Staatsanwältin bekräftigt Pandemie-Narrativ, ohne Gegenmeinungen einzubeziehen
Angesichts der aktuell vorliegenden RKI-Papiere liest sich vor allem der letzte Absatz wie ein zynischer Hohn wider die Realität:
Abschließend sei angemerkt, dass es sich bei der allgemeinen politischen und gesellschaftlichen Entwicklung im Rahmen des Pandemiegeschehens um allgemeinkundige Tatsachen handelt. Seit Beginn der Pandemie wurden sämtliche Details zu der Ausbreitung des Virus, der medizinischen Entwicklung, den politischen Maßnahmen und dem Verhalten der Bevölkerung auf allen medialen Kanälen stundenaktuell veröffentlicht und besprochen. Die gesamte Bevölkerung war betroffen und stets auf dem neuesten Informationsstand. (siehe dazu Landgericht Stade, Urteil vom 16. Dezember 2020-600 KLs 141 Js21934t20-, in: BeckRS 2020,46831) Soweit diese Tatsachen auch heute noch so allgemein bekannt sind, dass die Beteiligten vernünftigerweise damit rechnen müssen, dass sie zur Grundlage eines Urteils gemacht werden, bedarf es noch nicht einmal einer Erörterung in der Hauptverhandlung (Meyer-Goßner/Schmift, SIPO, 66. Auflage 2023, S 244 Rn.3 m.w.N ).

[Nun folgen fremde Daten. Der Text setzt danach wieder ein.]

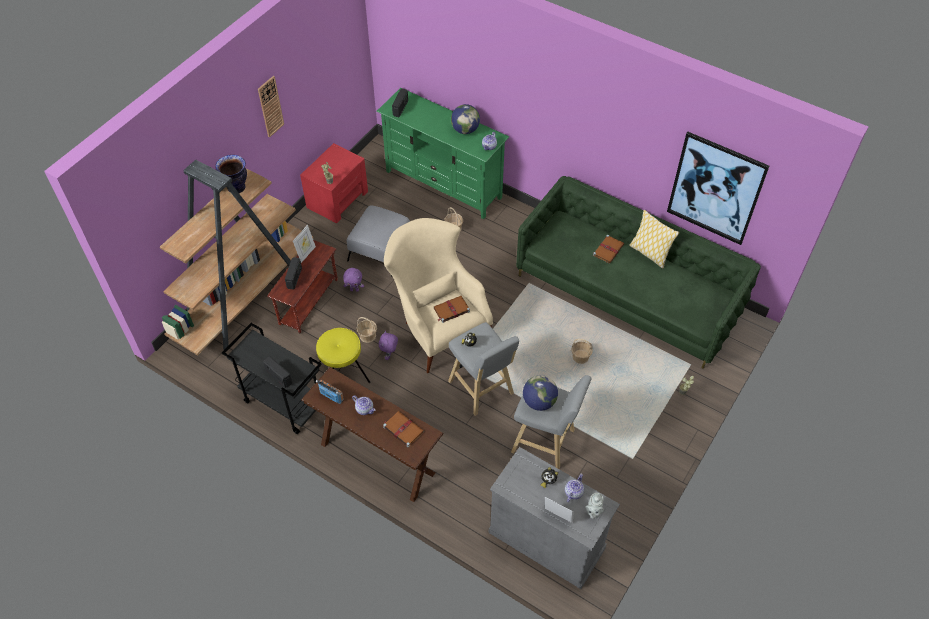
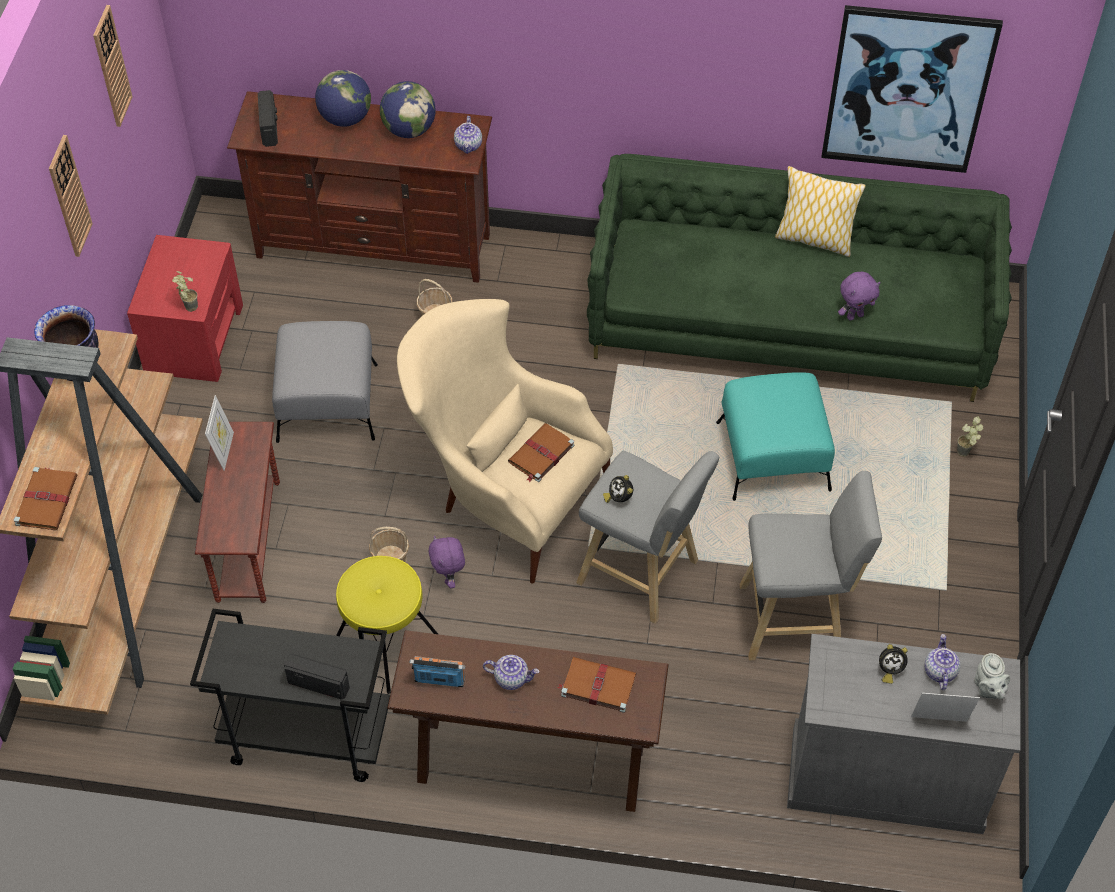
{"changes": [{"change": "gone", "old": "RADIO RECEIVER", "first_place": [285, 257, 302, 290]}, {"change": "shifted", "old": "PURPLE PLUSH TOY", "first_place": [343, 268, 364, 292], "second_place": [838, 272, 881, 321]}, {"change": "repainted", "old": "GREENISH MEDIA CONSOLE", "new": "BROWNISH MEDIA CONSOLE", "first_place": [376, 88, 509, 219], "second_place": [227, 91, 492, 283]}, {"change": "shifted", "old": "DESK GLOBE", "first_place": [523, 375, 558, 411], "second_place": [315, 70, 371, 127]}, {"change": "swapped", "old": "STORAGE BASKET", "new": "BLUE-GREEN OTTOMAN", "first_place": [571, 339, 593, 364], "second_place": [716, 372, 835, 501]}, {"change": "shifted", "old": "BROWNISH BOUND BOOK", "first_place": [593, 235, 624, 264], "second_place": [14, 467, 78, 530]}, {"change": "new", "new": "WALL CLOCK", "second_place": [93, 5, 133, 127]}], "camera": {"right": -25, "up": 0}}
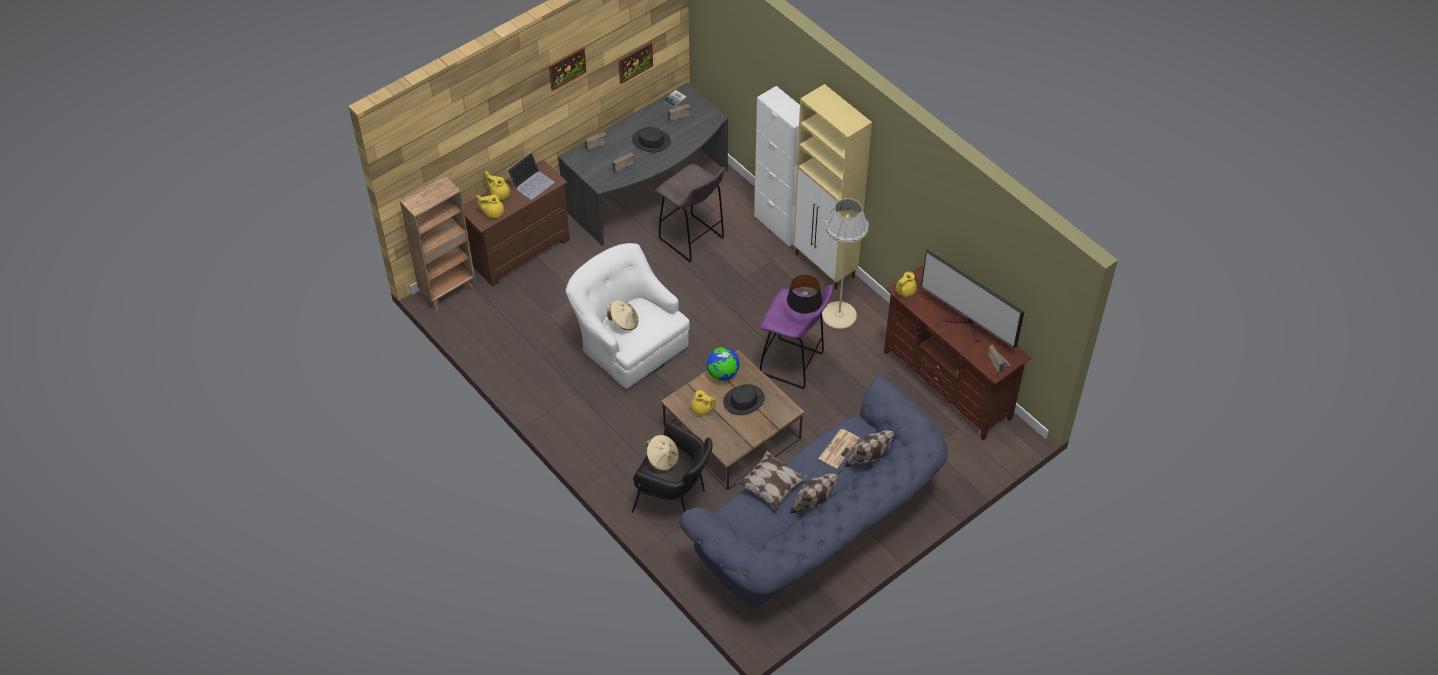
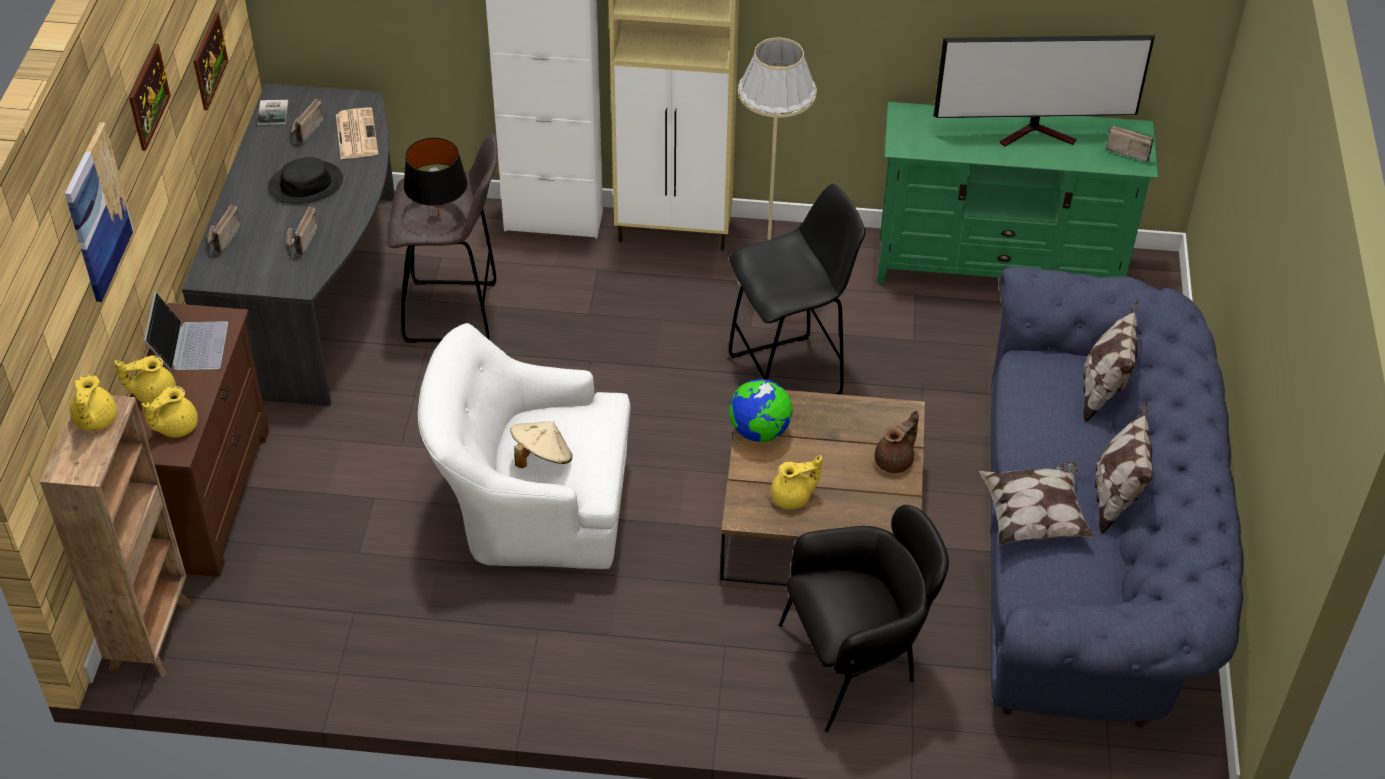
{"changes": [{"change": "gone", "old": "BEIGE-COLOURED HAT", "first_place": [646, 435, 679, 471]}, {"change": "gone", "old": "BLACKISH HAT", "first_place": [723, 384, 765, 415]}, {"change": "repainted", "old": "PURPLE STOOL SEAT", "new": "BLACKISH STOOL SEAT", "first_place": [759, 285, 833, 390], "second_place": [729, 184, 865, 395]}, {"change": "shifted", "old": "BLACKISH LAMP FOR A TABLE", "first_place": [787, 275, 822, 315], "second_place": [403, 138, 468, 216]}, {"change": "shifted", "old": "DAILY PAPER", "first_place": [818, 429, 860, 468], "second_place": [336, 107, 378, 159]}, {"change": "repainted", "old": "BROWNISH MEDIA CONSOLE", "new": "GREENISH MEDIA CONSOLE", "first_place": [884, 265, 1032, 440], "second_place": [877, 102, 1159, 283]}, {"change": "shifted", "old": "YELLOW-COLOURED TEA POT", "first_place": [896, 272, 917, 297], "second_place": [70, 375, 117, 431]}, {"change": "new", "new": "PICTURE", "second_place": [65, 122, 134, 302]}, {"change": "new", "new": "BROWNISH TEA POT", "second_place": [875, 410, 919, 473]}], "camera": {"right": -45, "up": -5}}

Aus der Berufungsbegründung, Oberstaatsanwältin Silke Füssinger
Für die kommende Gerichtsverhandlung gegen Prof. Sucharit Bhakdi wurde noch kein konkreter Termin vereinbart. Gerüchten zufolge soll es insgesamt drei Verhandlungstage geben, die Ende Juli/ Anfang August stattfinden.